= Murder of Rifat Sharif =

2019 murder in Bangladesh

The murder of Rifat Sharif occurred in Barguna town in Bangladesh on 26 June 2019. The murder investigation and the subsequent trial received blanket coverage in the press.

==Incident==
On June 26, 2019, Sabbir Hossain Nayan alias Nayan Bond and Rifat Farazi, along with some others, attacked 25-year-old Rifat Sharif, an internet service provider, with sharp weapons in front of Barguna Government College in front of his wife Aysha Siddika Minni. A video clip of the attack, probably captured on a mobile phone, went viral on social media. His wife Ayesha pretended to save her husband from the attackers. Police later found out after investigation that the wife, Ayesha, is the mastermind behind the barbaric killing.

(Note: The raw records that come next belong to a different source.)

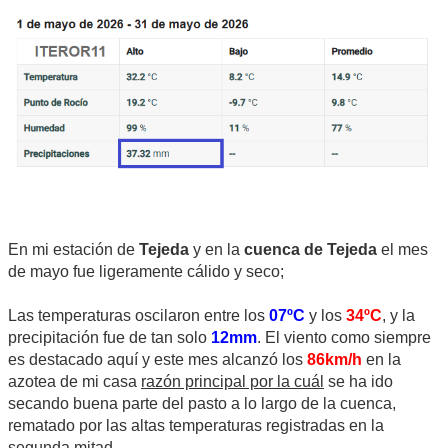
En mi estación de
Tejeda
y en la
cuenca de Tejeda
el mes
de mayo fue ligeramente cálido y seco;
Las temperaturas oscilaron entre los
07ºC
y los
34ºC
, y la
precipitación fue de tan solo
12mm
. El viento como siempre
es destacado aquí y este mes alcanzó los
86km/h
en la
azotea de mi casa
razón principal por la cuál
se ha ido
secando buena parte del pasto a lo largo de la cuenca,
rematado por las altas temperaturas registradas en la
segunda mitad.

Fatally injured Rifat was taken to Barishal Sher-E-Bangla Medical College Hospital (BSMCH) where doctors declared him dead.

==Chronology==
- 26 June 2019: Rifat Sharif murdered
- 2 July 2019: Main accused Sabbir Hossain Nayan alias Nayan Bond was killed in crossfire
- 3 July 2019: Another key accused Rifat Farazi arrested
- 16 July 2019: Rifat Sharif's wife Ayesha Siddika Minni arrested
- 18 July: Minni confessed her part in the murder
- 1 September 2019: Police placed charge against Minni, and 23 others for their alleged involvement in the murder

==Trial==
On 27 June 2019, Rifat's father Dulal Sharif filed a murder case accusing 12 persons. Police placed charge against Minni, and 23 others for their alleged involvement in the murder on 1 September 2019. The submitted charge sheet was divided into two segments, one for the 14 juveniles accused, and the other for the 10 adults accused. A total of 76 witnesses testified against the 10 accused in the court. The court indicted the 10 adult accused, including Minni, in the case on 1 January 2020. The trial of 14 minors accused in the murder case was started on 12 January 2020. The accused in the case asked why Summan Debnath, son of Awami League Member of Parliament Dhirendra Debnath Shambhu, was not an accused as they were following his instructions.

District and Sessions Judge of Barguna sentenced six accused including Ayesha Siddika Minni to death in Rifat Sharif murder case on 30 September 2020. The court also acquitted four other accused in the verdict.